[Dataset extract Boundary: Start]
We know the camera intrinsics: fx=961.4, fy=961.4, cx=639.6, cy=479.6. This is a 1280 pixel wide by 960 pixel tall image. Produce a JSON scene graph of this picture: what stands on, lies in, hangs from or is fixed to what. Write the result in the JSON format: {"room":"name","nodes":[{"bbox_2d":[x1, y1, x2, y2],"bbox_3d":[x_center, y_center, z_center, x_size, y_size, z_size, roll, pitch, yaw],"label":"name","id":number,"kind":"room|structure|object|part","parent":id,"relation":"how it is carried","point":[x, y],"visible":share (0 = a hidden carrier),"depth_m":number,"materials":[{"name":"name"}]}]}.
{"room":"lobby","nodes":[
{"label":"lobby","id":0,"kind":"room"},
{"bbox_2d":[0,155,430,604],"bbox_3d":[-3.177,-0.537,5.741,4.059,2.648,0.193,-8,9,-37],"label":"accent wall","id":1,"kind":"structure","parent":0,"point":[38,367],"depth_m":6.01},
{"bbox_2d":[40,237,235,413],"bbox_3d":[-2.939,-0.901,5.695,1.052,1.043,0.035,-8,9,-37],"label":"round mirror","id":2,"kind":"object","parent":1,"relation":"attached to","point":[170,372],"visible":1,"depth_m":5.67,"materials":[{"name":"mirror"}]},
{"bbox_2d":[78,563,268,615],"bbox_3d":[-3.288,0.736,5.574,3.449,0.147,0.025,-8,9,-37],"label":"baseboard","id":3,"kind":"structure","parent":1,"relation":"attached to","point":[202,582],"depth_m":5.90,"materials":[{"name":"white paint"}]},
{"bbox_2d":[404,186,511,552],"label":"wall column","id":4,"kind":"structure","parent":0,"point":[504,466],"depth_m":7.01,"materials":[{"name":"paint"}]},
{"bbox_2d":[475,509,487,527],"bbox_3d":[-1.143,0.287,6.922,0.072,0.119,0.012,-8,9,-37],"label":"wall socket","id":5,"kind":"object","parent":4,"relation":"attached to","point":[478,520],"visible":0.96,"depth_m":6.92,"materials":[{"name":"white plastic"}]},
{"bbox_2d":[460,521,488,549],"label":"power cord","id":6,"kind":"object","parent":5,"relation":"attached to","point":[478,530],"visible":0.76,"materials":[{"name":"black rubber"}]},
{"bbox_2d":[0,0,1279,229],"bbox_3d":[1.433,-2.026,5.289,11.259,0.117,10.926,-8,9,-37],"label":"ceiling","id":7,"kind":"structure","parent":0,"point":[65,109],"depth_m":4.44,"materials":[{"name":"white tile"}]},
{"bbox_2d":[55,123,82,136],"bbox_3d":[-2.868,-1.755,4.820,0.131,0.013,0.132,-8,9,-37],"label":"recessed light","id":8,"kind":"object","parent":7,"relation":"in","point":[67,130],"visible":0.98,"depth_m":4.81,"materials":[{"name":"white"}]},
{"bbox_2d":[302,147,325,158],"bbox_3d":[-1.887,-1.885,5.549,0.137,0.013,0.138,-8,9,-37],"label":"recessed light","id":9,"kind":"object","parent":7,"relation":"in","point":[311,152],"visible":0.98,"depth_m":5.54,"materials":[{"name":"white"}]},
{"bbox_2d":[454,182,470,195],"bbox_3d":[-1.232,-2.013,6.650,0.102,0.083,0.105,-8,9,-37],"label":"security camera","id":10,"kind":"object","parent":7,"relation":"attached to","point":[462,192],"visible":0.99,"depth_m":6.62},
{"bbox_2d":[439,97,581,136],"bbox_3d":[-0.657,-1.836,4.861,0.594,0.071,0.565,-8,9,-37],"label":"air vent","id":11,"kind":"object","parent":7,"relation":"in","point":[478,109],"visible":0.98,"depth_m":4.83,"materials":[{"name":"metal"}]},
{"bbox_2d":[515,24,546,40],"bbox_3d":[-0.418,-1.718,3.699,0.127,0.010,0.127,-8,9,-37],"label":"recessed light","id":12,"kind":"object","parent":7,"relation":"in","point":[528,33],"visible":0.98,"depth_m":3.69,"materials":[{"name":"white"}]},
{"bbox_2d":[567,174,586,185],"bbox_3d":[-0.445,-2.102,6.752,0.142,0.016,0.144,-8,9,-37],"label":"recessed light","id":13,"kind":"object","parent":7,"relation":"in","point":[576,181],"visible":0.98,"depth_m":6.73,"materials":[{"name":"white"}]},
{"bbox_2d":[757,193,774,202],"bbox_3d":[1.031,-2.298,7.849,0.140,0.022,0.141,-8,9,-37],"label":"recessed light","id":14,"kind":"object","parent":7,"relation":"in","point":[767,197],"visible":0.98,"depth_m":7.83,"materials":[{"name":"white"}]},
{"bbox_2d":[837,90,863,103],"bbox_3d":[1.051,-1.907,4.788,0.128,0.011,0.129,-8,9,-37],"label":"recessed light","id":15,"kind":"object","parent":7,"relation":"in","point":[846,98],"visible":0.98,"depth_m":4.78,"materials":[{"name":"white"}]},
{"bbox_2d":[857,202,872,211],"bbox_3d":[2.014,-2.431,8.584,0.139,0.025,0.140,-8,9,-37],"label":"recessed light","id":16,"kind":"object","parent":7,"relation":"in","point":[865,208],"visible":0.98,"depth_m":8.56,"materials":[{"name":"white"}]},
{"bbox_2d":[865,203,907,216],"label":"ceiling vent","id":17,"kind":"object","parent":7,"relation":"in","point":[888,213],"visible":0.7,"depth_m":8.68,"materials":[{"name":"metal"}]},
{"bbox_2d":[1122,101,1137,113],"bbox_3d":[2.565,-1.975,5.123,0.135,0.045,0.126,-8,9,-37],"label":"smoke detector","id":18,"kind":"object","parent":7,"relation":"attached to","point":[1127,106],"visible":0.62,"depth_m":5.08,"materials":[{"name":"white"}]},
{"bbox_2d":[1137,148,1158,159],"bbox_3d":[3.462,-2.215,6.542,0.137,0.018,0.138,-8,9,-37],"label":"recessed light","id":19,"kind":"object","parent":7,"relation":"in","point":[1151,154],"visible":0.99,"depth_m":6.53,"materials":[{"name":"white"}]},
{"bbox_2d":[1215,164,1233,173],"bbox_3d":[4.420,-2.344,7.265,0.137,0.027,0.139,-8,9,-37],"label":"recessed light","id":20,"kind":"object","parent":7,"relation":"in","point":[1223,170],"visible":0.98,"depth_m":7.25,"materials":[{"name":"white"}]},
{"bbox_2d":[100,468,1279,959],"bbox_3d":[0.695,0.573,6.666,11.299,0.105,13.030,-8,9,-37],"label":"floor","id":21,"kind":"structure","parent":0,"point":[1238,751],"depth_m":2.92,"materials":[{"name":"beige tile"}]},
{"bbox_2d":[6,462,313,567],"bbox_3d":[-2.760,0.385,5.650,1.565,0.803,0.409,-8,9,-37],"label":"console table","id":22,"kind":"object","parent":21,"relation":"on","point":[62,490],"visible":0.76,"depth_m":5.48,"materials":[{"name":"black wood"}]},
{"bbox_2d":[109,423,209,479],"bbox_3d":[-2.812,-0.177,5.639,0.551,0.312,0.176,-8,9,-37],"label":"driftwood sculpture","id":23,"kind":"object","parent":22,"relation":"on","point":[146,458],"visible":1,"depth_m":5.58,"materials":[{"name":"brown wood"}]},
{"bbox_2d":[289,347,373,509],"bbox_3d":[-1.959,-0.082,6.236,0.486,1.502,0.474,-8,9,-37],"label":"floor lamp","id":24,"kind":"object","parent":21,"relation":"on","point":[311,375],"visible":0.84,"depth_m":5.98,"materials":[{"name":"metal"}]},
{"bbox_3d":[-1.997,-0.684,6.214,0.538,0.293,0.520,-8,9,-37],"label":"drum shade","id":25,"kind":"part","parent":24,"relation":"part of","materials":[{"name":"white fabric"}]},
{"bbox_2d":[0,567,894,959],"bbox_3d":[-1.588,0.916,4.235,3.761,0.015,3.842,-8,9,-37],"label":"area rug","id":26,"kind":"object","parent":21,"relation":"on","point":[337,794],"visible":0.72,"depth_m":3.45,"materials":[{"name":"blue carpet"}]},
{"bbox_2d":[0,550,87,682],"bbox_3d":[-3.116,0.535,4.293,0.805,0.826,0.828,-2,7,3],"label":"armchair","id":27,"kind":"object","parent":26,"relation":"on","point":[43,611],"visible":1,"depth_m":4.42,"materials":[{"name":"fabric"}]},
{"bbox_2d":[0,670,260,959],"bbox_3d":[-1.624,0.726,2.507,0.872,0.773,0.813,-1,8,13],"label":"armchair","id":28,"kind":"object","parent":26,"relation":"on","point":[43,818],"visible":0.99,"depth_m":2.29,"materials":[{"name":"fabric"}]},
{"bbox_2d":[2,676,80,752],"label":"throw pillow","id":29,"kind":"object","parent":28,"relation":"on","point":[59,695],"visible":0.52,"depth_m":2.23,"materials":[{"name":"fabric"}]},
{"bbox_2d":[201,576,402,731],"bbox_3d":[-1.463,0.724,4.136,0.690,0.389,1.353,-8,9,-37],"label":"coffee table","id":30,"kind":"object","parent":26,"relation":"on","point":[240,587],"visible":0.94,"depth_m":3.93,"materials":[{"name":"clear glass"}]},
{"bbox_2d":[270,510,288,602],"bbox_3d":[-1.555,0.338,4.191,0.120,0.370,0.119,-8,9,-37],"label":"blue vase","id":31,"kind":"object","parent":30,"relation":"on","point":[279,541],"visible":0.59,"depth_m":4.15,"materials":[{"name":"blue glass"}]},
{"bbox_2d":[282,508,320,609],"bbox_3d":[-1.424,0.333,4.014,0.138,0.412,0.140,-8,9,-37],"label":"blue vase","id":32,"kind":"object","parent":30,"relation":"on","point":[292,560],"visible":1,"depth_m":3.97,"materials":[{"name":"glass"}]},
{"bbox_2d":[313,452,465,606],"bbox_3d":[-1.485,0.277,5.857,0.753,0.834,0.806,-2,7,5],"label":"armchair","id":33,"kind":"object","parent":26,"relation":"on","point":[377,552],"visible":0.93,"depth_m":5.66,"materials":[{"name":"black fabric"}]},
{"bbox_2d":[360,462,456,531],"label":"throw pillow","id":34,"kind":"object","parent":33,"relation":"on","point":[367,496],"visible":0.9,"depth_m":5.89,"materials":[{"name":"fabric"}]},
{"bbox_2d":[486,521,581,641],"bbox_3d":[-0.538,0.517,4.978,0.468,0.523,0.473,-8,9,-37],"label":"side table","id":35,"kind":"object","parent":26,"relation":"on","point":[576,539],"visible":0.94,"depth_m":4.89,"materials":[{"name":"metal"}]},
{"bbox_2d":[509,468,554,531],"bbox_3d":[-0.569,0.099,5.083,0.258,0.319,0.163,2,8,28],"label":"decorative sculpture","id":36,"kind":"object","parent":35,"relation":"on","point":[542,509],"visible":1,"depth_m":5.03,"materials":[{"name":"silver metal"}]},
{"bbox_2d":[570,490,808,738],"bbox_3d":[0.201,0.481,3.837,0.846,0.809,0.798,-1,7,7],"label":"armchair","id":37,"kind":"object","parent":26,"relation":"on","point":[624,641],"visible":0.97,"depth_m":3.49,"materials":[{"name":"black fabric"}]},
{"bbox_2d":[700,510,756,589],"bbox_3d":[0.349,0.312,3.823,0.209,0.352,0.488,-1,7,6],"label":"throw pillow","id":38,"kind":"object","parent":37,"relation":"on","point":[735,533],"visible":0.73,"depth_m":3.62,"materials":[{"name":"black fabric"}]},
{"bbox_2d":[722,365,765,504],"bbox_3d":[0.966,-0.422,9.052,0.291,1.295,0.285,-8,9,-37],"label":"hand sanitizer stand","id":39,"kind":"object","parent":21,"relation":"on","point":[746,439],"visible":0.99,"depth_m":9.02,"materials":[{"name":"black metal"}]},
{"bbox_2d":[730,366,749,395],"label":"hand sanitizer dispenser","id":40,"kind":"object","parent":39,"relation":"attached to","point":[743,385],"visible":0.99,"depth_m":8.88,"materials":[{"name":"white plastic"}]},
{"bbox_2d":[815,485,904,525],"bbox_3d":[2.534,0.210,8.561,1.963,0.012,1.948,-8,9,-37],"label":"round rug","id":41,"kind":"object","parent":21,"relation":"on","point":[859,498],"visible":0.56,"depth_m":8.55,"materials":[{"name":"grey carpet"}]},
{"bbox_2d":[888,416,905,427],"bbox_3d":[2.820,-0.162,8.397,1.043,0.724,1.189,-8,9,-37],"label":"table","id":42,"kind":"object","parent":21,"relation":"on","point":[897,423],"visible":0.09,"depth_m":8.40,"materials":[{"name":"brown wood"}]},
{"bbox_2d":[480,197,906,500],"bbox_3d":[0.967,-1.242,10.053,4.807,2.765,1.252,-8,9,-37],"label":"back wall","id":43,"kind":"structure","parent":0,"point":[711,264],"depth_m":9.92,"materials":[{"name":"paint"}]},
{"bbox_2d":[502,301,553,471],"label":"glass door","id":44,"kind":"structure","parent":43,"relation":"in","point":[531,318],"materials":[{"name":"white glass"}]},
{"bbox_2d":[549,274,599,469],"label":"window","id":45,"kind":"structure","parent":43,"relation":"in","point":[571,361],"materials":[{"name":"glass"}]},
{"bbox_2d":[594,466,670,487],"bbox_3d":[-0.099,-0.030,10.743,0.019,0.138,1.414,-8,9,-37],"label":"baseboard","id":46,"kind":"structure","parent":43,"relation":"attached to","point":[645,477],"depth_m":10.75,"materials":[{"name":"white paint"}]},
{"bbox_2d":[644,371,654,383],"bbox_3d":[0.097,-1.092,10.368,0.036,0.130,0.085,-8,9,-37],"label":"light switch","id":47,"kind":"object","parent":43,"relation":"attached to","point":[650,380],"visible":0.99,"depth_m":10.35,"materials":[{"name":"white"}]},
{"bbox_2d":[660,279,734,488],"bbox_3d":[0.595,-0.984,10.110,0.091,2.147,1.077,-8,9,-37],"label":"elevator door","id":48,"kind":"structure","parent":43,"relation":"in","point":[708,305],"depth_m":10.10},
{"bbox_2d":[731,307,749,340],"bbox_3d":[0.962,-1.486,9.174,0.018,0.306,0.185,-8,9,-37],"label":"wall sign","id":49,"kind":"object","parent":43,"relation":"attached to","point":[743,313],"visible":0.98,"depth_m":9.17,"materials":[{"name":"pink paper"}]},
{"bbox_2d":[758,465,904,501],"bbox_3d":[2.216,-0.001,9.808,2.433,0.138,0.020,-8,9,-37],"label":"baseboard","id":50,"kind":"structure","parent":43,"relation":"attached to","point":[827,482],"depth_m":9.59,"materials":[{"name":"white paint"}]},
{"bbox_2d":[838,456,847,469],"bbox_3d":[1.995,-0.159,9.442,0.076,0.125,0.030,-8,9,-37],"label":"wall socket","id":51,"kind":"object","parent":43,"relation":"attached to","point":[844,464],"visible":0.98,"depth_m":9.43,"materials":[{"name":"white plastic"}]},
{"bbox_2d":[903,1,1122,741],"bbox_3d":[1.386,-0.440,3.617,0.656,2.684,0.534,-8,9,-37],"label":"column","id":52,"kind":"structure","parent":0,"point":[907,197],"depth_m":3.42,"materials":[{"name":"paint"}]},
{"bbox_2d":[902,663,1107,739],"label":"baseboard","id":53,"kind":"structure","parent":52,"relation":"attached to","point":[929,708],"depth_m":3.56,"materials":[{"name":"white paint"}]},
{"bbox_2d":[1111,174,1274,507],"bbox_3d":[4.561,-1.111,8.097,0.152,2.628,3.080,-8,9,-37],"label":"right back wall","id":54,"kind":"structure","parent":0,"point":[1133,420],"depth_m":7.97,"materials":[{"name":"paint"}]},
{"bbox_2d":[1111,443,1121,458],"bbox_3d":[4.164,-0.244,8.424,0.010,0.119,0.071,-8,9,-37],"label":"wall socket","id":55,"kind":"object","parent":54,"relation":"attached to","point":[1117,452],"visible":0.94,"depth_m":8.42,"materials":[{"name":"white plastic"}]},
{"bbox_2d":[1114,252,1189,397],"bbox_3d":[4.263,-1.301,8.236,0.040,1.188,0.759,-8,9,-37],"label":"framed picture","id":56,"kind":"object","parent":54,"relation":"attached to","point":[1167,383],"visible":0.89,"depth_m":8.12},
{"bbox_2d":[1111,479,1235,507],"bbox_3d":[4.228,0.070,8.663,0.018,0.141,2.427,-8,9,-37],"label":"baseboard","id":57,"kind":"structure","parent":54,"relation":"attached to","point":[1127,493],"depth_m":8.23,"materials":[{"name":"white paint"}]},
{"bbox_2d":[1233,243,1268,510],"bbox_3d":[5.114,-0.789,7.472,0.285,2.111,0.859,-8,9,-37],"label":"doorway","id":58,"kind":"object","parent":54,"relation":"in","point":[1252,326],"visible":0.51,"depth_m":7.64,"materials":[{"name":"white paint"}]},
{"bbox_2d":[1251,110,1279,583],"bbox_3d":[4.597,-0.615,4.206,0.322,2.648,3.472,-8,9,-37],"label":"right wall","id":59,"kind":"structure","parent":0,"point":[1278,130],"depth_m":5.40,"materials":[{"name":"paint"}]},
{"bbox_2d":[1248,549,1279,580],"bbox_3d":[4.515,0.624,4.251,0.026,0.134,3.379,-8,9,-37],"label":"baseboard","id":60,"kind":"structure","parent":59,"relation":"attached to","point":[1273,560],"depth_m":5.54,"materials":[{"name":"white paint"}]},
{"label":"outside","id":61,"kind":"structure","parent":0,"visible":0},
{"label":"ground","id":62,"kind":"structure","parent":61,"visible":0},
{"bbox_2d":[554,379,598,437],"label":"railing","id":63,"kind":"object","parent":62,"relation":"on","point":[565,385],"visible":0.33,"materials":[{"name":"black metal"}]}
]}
[Dataset extract Boundary: End]
■ **Task requirements**
Return every line in the records that includes the string "tile".

■ **Response**
{"bbox_2d":[0,0,1279,229],"bbox_3d":[1.433,-2.026,5.289,11.259,0.117,10.926,-8,9,-37],"label":"ceiling","id":7,"kind":"structure","parent":0,"point":[65,109],"depth_m":4.44,"materials":[{"name":"white tile"}]},
{"bbox_2d":[100,468,1279,959],"bbox_3d":[0.695,0.573,6.666,11.299,0.105,13.030,-8,9,-37],"label":"floor","id":21,"kind":"structure","parent":0,"point":[1238,751],"depth_m":2.92,"materials":[{"name":"beige tile"}]},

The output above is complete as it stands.